• **Problem to solve**
In the copy, keep every record exact and leave out all images.

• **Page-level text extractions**
**********

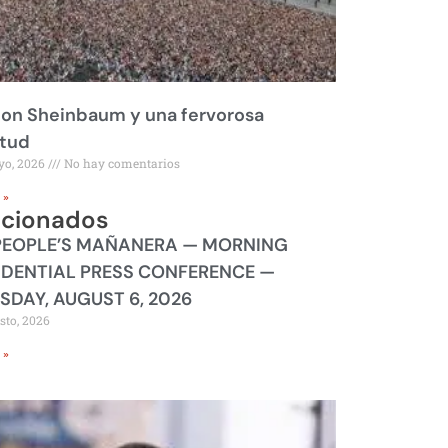
on Sheinbaum y una fervorosa
itud
yo, 2026
No hay comentarios
 »
acionados
PEOPLE’S MAÑANERA — MORNING
IDENTIAL PRESS CONFERENCE —
SDAY, AUGUST 6, 2026
sto, 2026
 »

**********

• **Written solution**
on Sheinbaum y una fervorosa
itud
yo, 2026
No hay comentarios
 »
acionados
PEOPLE’S MAÑANERA — MORNING
IDENTIAL PRESS CONFERENCE —
SDAY, AUGUST 6, 2026
sto, 2026
 »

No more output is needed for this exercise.